**Stored data entries**
- Opening Delimiter -
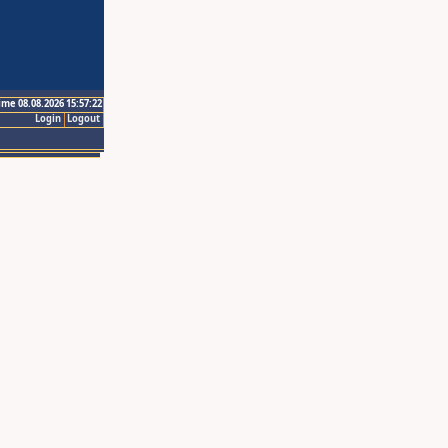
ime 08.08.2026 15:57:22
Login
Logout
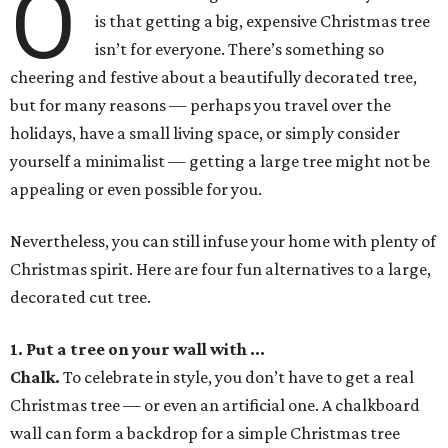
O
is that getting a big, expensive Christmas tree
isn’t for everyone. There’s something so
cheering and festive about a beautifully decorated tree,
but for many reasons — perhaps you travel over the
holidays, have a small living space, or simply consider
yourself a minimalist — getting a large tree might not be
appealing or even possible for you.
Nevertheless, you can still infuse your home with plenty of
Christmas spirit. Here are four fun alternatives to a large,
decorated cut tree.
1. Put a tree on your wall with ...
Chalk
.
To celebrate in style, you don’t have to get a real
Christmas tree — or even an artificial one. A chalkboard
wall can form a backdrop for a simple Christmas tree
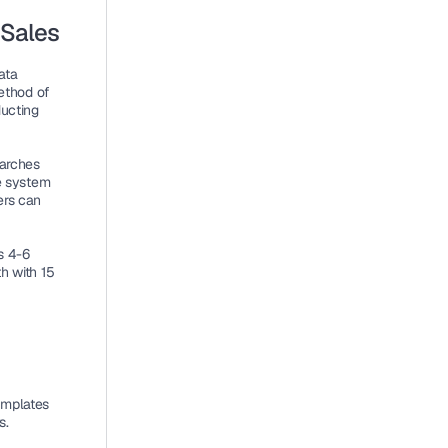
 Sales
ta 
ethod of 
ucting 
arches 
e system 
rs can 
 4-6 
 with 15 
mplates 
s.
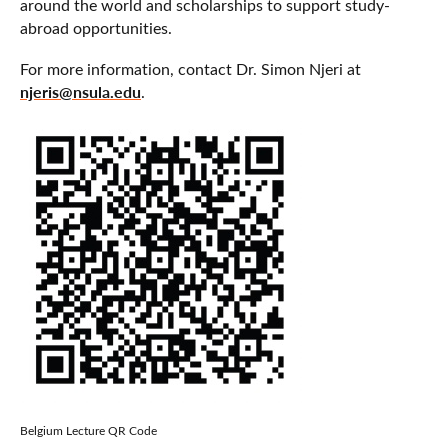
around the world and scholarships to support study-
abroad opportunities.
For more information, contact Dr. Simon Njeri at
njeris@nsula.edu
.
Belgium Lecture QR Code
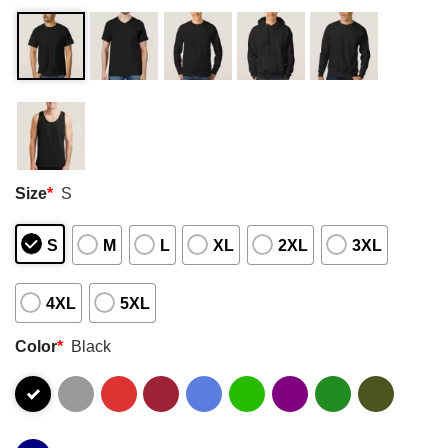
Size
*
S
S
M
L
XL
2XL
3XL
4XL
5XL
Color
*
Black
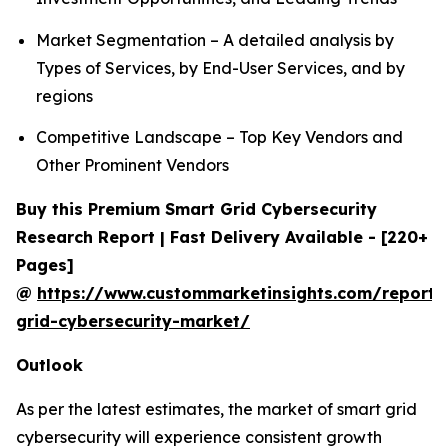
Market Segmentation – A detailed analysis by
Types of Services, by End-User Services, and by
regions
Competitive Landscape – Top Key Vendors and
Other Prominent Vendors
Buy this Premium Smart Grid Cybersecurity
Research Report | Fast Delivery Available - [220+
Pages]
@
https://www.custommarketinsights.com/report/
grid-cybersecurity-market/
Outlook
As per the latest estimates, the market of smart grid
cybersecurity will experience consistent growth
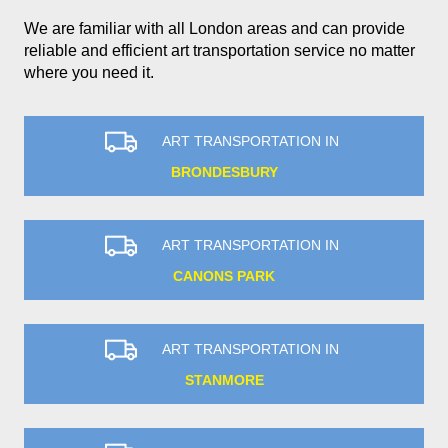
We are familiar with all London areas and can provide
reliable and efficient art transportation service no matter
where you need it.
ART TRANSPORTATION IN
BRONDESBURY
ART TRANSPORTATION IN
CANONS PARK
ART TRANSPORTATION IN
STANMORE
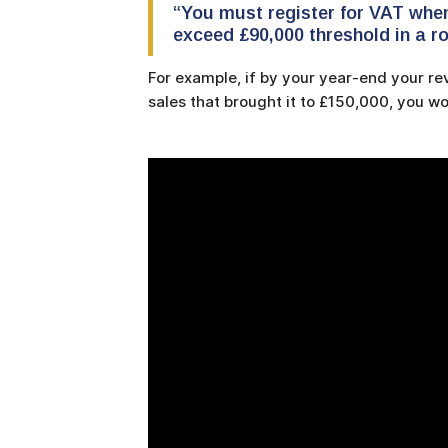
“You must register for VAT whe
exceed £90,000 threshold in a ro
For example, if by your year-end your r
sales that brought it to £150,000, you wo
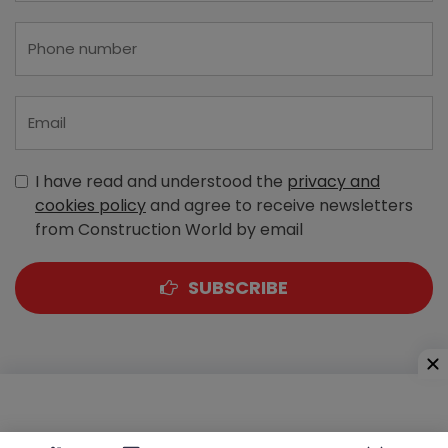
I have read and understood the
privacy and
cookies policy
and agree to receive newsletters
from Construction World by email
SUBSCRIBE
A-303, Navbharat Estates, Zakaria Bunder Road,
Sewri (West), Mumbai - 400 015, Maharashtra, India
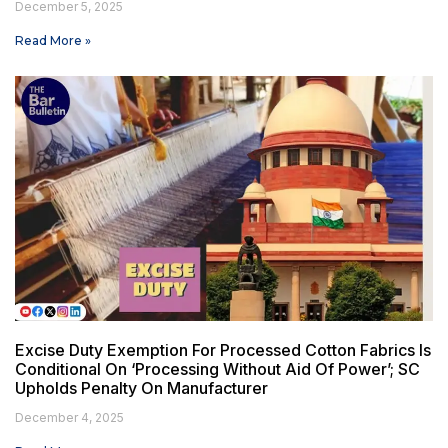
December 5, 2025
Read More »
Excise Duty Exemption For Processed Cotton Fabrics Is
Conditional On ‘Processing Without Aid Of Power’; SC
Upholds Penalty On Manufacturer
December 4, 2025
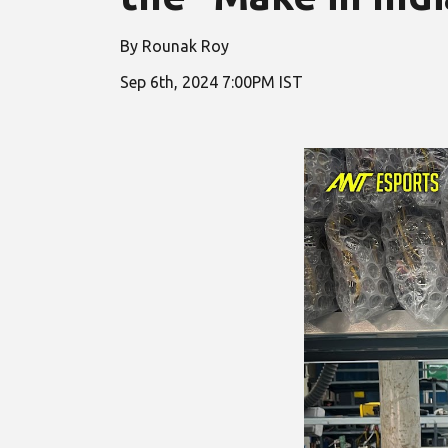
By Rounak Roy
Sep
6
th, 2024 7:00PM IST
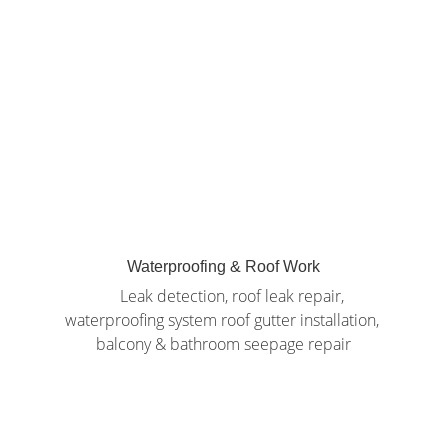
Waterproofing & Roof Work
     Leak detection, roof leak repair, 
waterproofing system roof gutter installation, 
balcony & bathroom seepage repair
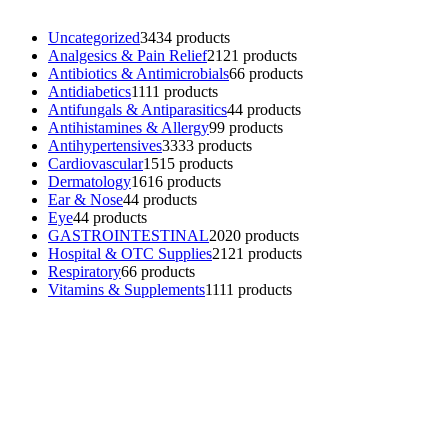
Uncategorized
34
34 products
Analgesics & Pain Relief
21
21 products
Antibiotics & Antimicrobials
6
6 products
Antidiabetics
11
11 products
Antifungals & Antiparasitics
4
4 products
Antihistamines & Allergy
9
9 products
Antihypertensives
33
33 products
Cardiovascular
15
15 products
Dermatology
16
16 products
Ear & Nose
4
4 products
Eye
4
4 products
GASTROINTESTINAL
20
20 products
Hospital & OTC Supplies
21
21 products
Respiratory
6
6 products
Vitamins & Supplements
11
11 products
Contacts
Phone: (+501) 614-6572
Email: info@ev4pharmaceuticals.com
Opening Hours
- Closing Delimiter -
**AIM OF THE TASK**
Convert every line of text in the material above into a JSON list of strings, one string per line and no blank lines. Leave out the picture placeholders.

**ANSWER FOR THIS EXERCISE**
[
  "ime 08.08.2026 15:57:22",
  "Login",
  "Logout",
  "O",
  "is that getting a big, expensive Christmas tree",
  "isn’t for everyone. There’s something so",
  "cheering and festive about a beautifully decorated tree,",
  "but for many reasons — perhaps you travel over the",
  "holidays, have a small living space, or simply consider",
  "yourself a minimalist — getting a large tree might not be",
  "appealing or even possible for you.",
  "Nevertheless, you can still infuse your home with plenty of",
  "Christmas spirit. Here are four fun alternatives to a large,",
  "decorated cut tree.",
  "1. Put a tree on your wall with ...",
  "Chalk",
  ".",
  "To celebrate in style, you don’t have to get a real",
  "Christmas tree — or even an artificial one. A chalkboard",
  "wall can form a backdrop for a simple Christmas tree",
  " Sales",
  "ta ",
  "ethod of ",
  "ucting ",
  "arches ",
  "e system ",
  "rs can ",
  " 4-6 ",
  " with 15 ",
  "mplates ",
  "s.",
  "around the world and scholarships to support study-",
  "abroad opportunities.",
  "For more information, contact Dr. Simon Njeri at",
  "njeris@nsula.edu",
  ".",
  "Belgium Lecture QR Code",
  "Size",
  "*",
  "S",
  "S",
  "M",
  "L",
  "XL",
  "2XL",
  "3XL",
  "4XL",
  "5XL",
  "Color",
  "*",
  "Black",
  "Market Segmentation – A detailed analysis by",
  "Types of Services, by End-User Services, and by",
  "regions",
  "Competitive Landscape – Top Key Vendors and",
  "Other Prominent Vendors",
  "Buy this Premium Smart Grid Cybersecurity",
  "Research Report | Fast Delivery Available - [220+",
  "Pages]",
  "@",
  "https://www.custommarketinsights.com/report/",
  "grid-cybersecurity-market/",
  "Outlook",
  "As per the latest estimates, the market of smart grid",
  "cybersecurity will experience consistent growth",
  "We are familiar with all London areas and can provide",
  "reliable and efficient art transportation service no matter",
  "where you need it.",
  "ART TRANSPORTATION IN",
  "BRONDESBURY",
  "ART TRANSPORTATION IN",
  "CANONS PARK",
  "ART TRANSPORTATION IN",
  "STANMORE",
  "“You must register for VAT whe",
  "exceed £90,000 threshold in a ro",
  "For example, if by your year-end your r",
  "sales that brought it to £150,000, you wo",
  "I have read and understood the",
  "privacy and",
  "cookies policy",
  "and agree to receive newsletters",
  "from Construction World by email",
  "SUBSCRIBE",
  "A-303, Navbharat Estates, Zakaria Bunder Road,",
  "Sewri (West), Mumbai - 400 015, Maharashtra, India",
  "December 5, 2025",
  "Read More »",
  "Excise Duty Exemption For Processed Cotton Fabrics Is",
  "Conditional On ‘Processing Without Aid Of Power’; SC",
  "Upholds Penalty On Manufacturer",
  "December 4, 2025",
  "By Rounak Roy",
  "Sep",
  "6",
  "th, 2024 7:00PM IST",
  "Waterproofing & Roof Work",
  "     Leak detection, roof leak repair, ",
  "waterproofing system roof gutter installation, ",
  "balcony & bathroom seepage repair",
  "Uncategorized",
  "34",
  "34 products",
  "Analgesics & Pain Relief",
  "21",
  "21 products",
  "Antibiotics & Antimicrobials",
  "6",
  "6 products",
  "Antidiabetics",
  "11",
  "11 products",
  "Antifungals & Antiparasitics",
  "4",
  "4 products",
  "Antihistamines & Allergy",
  "9",
  "9 products",
  "Antihypertensives",
  "33",
  "33 products",
  "Cardiovascular",
  "15",
  "15 products",
  "Dermatology",
  "16",
  "16 products",
  "Ear & Nose",
  "4",
  "4 products",
  "Eye",
  "4",
  "4 products",
  "GASTROINTESTINAL",
  "20",
  "20 products",
  "Hospital & OTC Supplies",
  "21",
  "21 products",
  "Respiratory",
  "6",
  "6 products",
  "Vitamins & Supplements",
  "11",
  "11 products",
  "Contacts",
  "Phone: (+501) 614-6572",
  "Email: info@ev4pharmaceuticals.com",
  "Opening Hours"
]